Records from a dataset >>
____________________
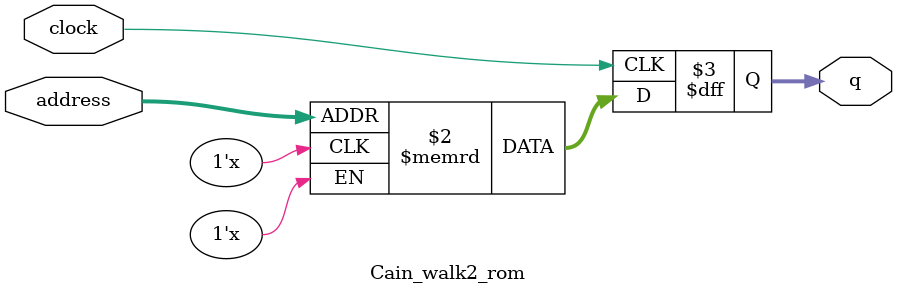
<source format=sv>
module Cain_walk2_rom (
	input logic clock,
	input logic [7:0] address,
	output logic [1:0] q
);

logic [1:0] memory [0:255] /* synthesis ram_init_file = "./Cain_walk2/Cain_walk2.mif" */;

always_ff @ (posedge clock) begin
	q <= memory[address];
end

endmodule

</source>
____________________
Task objective >> Return precisely the lines of the records, starting with the line that holds "logic [1:0] memory" and ending with the last one.

Worked solution >>
logic [1:0] memory [0:255] /* synthesis ram_init_file = "./Cain_walk2/Cain_walk2.mif" */;

always_ff @ (posedge clock) begin
	q <= memory[address];
end

endmodule

</source>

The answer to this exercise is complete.